**Task directions**
Without the pictures, write the listing out again exactly as it appears.
Top of Information supplied
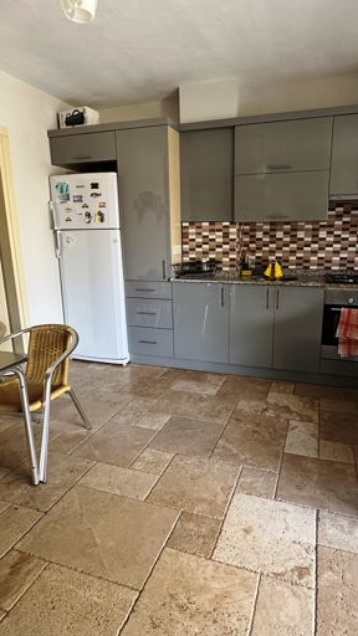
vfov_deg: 83.8
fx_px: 354
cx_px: 208
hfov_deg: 53.3
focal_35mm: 21
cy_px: 314
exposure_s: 1/60
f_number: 2.2
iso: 320
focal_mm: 2.22
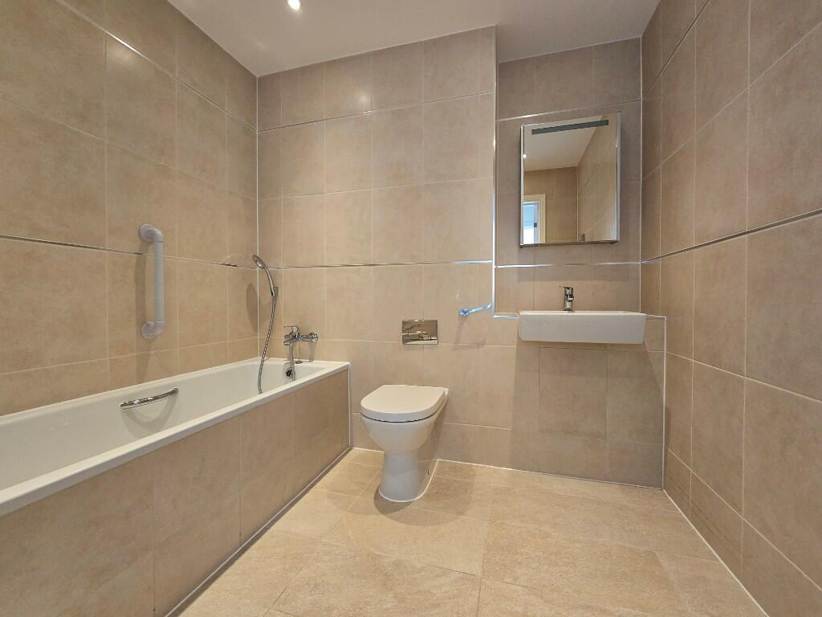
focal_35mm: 13
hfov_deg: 106.2
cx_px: 411
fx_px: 309
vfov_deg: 89.9
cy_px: 308
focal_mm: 2.2
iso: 200
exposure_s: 1/50
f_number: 2.2
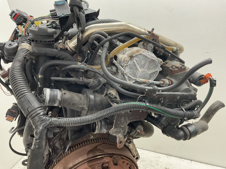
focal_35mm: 29
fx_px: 189
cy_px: 84
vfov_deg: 48.2
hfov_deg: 61.7
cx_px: 113
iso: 64
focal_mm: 3
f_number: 1.8
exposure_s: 1/50
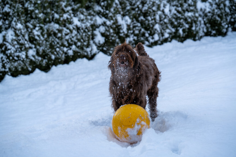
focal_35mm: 136
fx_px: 892
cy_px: 78
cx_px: 118
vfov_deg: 10.1
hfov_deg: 15.1
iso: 100
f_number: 5.6
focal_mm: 136
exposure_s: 1/160
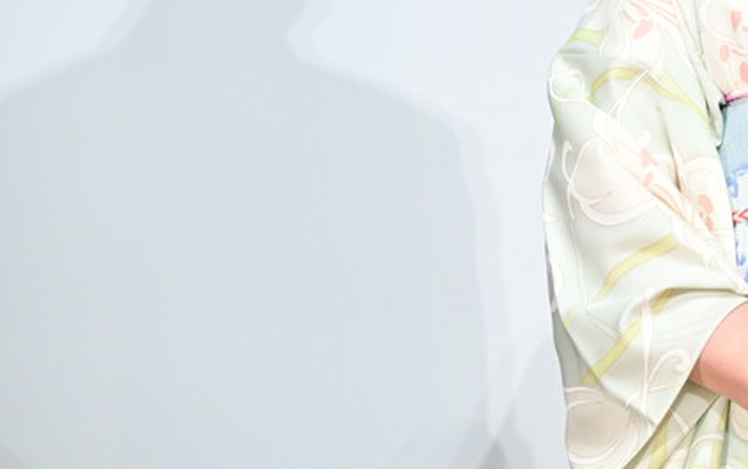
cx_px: 882
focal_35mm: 289
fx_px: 5895
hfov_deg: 7.2
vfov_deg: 4.5
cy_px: -104
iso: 3200
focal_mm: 120
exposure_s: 1/200
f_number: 6.3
Bottom of Information supplied
**Solution to the problem**
vfov_deg: 83.8
fx_px: 354
cx_px: 208
hfov_deg: 53.3
focal_35mm: 21
cy_px: 314
exposure_s: 1/60
f_number: 2.2
iso: 320
focal_mm: 2.22
focal_35mm: 13
hfov_deg: 106.2
cx_px: 411
fx_px: 309
vfov_deg: 89.9
cy_px: 308
focal_mm: 2.2
iso: 200
exposure_s: 1/50
f_number: 2.2
focal_35mm: 29
fx_px: 189
cy_px: 84
vfov_deg: 48.2
hfov_deg: 61.7
cx_px: 113
iso: 64
focal_mm: 3
f_number: 1.8
exposure_s: 1/50
focal_35mm: 136
fx_px: 892
cy_px: 78
cx_px: 118
vfov_deg: 10.1
hfov_deg: 15.1
iso: 100
f_number: 5.6
focal_mm: 136
exposure_s: 1/160
cx_px: 882
focal_35mm: 289
fx_px: 5895
hfov_deg: 7.2
vfov_deg: 4.5
cy_px: -104
iso: 3200
focal_mm: 120
exposure_s: 1/200
f_number: 6.3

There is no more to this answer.